▶ _Task details_:
Only a number is wanted here: the count of lines in the entries below that contain the word "соучастии".

▶ _Input_:
---------------
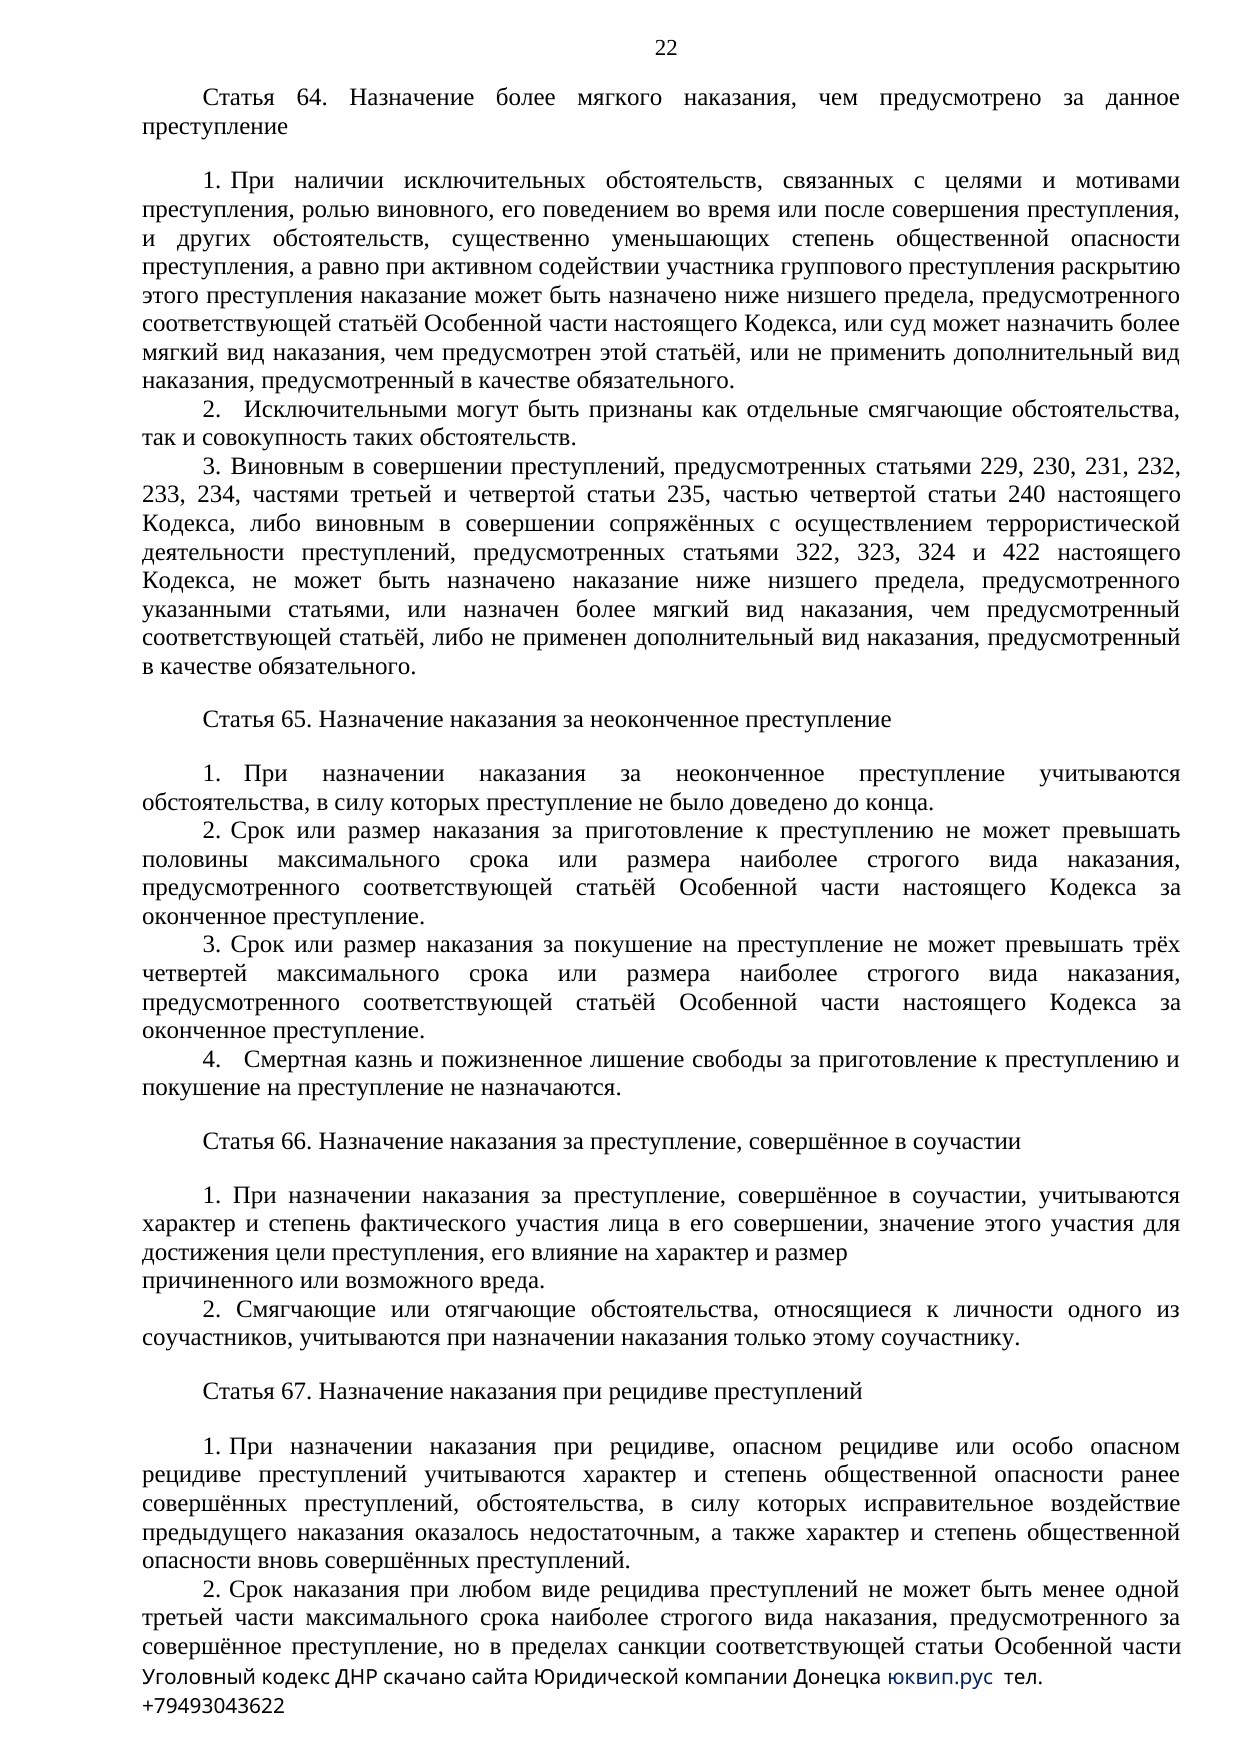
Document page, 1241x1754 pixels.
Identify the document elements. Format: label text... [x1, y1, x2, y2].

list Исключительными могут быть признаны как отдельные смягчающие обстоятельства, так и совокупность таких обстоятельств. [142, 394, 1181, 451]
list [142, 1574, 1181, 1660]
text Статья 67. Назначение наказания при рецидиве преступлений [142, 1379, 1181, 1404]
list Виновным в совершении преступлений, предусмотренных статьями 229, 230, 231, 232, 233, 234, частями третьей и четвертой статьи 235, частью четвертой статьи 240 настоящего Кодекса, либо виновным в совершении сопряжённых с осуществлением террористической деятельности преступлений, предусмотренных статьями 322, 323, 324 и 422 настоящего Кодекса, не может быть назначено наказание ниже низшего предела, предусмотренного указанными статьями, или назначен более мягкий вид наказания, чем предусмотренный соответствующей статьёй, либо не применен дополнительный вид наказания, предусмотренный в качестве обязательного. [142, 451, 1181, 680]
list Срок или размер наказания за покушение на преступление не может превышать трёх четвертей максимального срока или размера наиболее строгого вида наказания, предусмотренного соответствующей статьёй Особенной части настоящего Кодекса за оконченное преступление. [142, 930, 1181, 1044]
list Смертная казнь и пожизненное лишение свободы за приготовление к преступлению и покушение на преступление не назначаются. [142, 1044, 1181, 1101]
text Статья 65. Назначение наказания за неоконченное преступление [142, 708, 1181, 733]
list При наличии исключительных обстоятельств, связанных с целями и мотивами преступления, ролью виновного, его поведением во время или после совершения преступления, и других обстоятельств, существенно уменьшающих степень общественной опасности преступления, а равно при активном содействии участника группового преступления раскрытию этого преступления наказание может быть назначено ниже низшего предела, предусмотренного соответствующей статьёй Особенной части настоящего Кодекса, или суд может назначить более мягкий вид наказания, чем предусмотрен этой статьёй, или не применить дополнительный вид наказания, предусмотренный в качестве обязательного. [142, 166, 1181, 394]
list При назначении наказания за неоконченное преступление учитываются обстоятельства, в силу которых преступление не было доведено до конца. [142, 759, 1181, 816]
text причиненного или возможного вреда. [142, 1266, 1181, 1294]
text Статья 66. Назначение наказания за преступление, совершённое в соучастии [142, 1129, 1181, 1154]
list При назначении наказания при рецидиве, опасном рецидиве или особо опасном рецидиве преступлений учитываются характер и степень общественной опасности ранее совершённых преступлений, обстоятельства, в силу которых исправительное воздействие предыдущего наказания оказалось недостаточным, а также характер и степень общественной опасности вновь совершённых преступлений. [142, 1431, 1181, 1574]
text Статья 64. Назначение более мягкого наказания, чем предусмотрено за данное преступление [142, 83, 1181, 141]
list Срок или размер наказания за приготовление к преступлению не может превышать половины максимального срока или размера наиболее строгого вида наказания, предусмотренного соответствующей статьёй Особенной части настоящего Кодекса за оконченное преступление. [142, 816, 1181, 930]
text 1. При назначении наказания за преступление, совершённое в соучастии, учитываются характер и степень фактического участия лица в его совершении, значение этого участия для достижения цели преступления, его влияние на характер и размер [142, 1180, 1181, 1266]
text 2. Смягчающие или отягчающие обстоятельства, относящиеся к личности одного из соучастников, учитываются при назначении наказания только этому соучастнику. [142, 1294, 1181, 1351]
---------------
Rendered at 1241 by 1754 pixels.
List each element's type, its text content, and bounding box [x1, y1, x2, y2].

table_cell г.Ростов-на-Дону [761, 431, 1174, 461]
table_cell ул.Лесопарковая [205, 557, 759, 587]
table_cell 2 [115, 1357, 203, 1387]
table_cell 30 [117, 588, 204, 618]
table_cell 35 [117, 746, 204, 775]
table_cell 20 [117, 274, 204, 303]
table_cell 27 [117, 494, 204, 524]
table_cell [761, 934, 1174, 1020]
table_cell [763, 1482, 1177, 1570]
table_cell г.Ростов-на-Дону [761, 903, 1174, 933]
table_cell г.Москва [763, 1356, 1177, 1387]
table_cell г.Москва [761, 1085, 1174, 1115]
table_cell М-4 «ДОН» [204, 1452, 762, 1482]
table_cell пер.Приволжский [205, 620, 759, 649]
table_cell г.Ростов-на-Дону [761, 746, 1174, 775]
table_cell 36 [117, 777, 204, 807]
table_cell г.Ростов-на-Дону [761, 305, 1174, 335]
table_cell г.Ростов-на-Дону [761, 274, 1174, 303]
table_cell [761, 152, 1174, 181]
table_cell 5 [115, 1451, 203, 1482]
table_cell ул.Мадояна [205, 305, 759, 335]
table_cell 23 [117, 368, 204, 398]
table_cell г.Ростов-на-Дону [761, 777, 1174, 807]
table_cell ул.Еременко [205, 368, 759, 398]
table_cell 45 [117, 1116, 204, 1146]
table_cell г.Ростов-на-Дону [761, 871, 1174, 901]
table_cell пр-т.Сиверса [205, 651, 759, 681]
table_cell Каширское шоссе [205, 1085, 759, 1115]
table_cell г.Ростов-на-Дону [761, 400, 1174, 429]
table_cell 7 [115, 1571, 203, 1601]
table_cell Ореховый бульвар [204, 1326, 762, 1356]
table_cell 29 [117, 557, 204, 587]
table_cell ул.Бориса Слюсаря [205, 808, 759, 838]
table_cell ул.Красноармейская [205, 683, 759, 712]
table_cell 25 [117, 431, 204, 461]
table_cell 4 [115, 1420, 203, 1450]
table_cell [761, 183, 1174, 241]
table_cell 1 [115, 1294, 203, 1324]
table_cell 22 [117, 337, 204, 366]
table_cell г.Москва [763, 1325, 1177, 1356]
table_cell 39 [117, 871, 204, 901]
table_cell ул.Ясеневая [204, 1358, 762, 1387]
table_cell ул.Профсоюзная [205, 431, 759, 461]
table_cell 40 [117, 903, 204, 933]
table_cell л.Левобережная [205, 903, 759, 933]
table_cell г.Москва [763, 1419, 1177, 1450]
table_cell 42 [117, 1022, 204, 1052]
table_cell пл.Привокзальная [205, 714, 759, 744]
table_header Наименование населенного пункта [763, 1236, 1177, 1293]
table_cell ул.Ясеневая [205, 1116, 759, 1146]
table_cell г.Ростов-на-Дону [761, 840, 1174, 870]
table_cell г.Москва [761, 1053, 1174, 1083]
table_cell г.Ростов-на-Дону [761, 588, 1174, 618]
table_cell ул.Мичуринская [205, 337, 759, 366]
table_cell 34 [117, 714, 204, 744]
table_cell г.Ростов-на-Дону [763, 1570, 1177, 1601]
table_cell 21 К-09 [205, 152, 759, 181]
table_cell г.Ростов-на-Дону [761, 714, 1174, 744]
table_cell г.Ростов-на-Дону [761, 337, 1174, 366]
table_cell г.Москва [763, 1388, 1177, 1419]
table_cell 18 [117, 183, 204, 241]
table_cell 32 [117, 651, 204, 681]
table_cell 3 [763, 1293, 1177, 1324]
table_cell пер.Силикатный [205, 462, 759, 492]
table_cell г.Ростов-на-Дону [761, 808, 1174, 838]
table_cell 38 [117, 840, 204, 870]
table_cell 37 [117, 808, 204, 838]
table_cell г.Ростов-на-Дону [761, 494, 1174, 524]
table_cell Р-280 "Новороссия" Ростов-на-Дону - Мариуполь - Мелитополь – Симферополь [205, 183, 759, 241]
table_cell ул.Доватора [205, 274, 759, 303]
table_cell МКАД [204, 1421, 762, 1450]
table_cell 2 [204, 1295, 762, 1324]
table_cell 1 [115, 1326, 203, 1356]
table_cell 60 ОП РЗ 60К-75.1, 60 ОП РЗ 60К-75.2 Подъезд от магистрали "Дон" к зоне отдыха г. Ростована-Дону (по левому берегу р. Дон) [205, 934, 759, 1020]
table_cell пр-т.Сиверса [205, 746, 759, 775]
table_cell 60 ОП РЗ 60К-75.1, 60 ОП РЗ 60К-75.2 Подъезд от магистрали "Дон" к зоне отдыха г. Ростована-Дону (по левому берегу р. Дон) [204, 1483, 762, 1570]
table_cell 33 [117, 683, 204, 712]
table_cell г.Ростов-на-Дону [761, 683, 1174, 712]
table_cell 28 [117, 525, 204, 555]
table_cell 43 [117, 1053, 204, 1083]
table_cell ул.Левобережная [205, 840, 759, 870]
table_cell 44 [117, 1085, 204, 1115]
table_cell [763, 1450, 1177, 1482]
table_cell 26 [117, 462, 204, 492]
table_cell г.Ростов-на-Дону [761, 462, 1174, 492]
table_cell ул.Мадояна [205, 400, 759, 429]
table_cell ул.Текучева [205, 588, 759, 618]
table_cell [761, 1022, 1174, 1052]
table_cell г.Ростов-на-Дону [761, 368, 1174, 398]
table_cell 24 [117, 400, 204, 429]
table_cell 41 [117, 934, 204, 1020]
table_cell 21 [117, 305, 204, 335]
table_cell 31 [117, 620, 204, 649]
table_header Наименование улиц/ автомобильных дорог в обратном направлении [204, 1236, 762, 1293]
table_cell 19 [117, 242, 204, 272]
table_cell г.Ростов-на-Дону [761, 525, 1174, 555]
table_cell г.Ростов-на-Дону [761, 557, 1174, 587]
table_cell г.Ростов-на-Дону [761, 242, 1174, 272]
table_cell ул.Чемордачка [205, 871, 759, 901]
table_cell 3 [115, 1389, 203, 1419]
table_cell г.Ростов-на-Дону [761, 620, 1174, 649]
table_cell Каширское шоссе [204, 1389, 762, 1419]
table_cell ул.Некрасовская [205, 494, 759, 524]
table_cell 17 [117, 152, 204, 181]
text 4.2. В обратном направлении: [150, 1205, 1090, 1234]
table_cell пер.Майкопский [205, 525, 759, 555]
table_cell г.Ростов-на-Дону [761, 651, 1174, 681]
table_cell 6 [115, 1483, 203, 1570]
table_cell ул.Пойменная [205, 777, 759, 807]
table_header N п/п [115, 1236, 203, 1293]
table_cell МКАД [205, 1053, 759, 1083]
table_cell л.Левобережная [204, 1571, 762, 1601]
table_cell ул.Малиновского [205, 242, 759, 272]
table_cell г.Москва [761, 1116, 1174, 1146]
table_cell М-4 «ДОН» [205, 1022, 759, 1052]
---------------
▶ _Result for this task_:
2